Selasa 25 Jan 2022 10:37 WIB

Mantan Direktur WHO Minta Lima Hal Jadi Pertimbangan Evaluasi PTM

Anak dan keluarga baiknya tetap diperbolehkan memilih PTM atau PJJ

Rep: Rr laeny sulisyawati/ Red: Hiru Muhammad
Sejumlah siswa mengikuti pembelajaran tatap muka di SMP 26 Depok, Depok, Jawa Barat, Senin (24/1/2022). Pemerintah Kota Depok mulai menggelar Pembelajaran Tatap Muka (PTM) secara penuh atau 100 persen mulai hari ini.
Foto: ANTARA/Asprilla Dwi Adha
Sejumlah siswa mengikuti pembelajaran tatap muka di SMP 26 Depok, Depok, Jawa Barat, Senin (24/1/2022). Pemerintah Kota Depok mulai menggelar Pembelajaran Tatap Muka (PTM) secara penuh atau 100 persen mulai hari ini.

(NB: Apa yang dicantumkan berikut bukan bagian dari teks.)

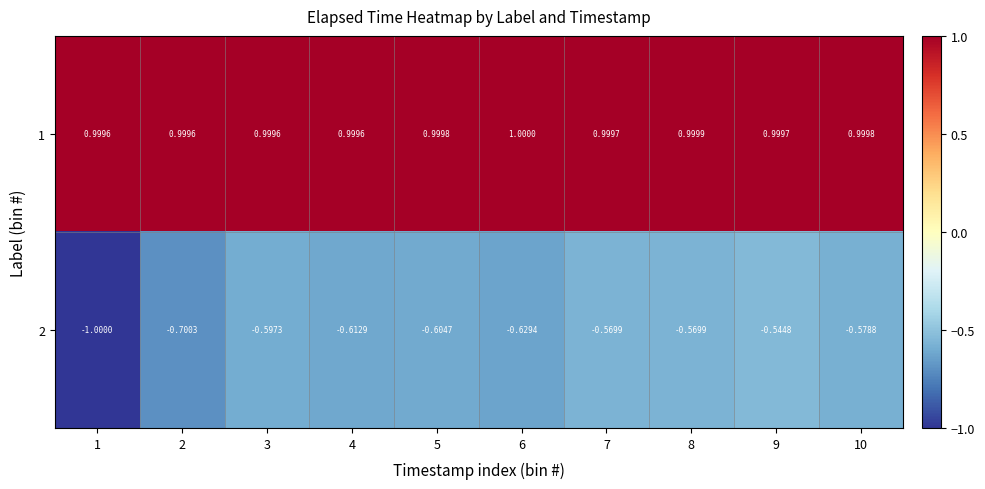

Is the value of 1 at 3 greater than the value of 2 at 10?

Yes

REPUBLIKA.CO.ID, JAKARTA--Mantan Direktur Penyakit Menular organisasi kesehatan dunia PBB (WHO) Asia Tenggara, Tjandra Yoga Aditama mengatakan, setidaknya ada lima hal yang dapat jadi pertimbangan tentang kebijakan pembelajaran tatap muka (PTM) di hari-hari sekarang ini. Di antaranya lima organisasi profesi dokter spesialis yang merekomendasikan anak dan keluarga sebaiknya tetap diperbolehkan memilih  PTM.

"Pertama, pada 13 Januari 2022 maka lima Organisasi Profesi Dokter Spesialis yaitu anak, paru, penyakit dalam, jantung, dan anastesi membuat surat ke empat Menteri sehubungan evaluasi proses PTM. Isinya antara lain menyebutkan bahwa anak dan keluarga baiknya tetap diperbolehkan memilih PTM atau Pembelajaran Jarakl Jauh (PJJ), anak dengan komorbid memeriksakan diri dulu, kelengkapan imunisasi untuk dapat ikut PTM serta mekanisme kontrol dan buka tutup sekolah," ujarnya seperti dalam keterangan tertulis yang diterima Republika, Selasa (25/1/2022).

Baca Juga

Kedua, ia mengingatkan kasus Covid-19 di hari-hari ini terus meningkat. Bukan hanya jumlah absolutnya yang sudah sekitar 3.000-an sehari tetapi juga ada kecenderungan peningkatan angka kepositifan, serta perlu pula menilai perkembangan angka reproduksi (“reproductive number”), yang semuanya menunjukkan potensi penularan di masyarakat. Apalagi angka transmisi lokal varian Omicron juga terus meningkat.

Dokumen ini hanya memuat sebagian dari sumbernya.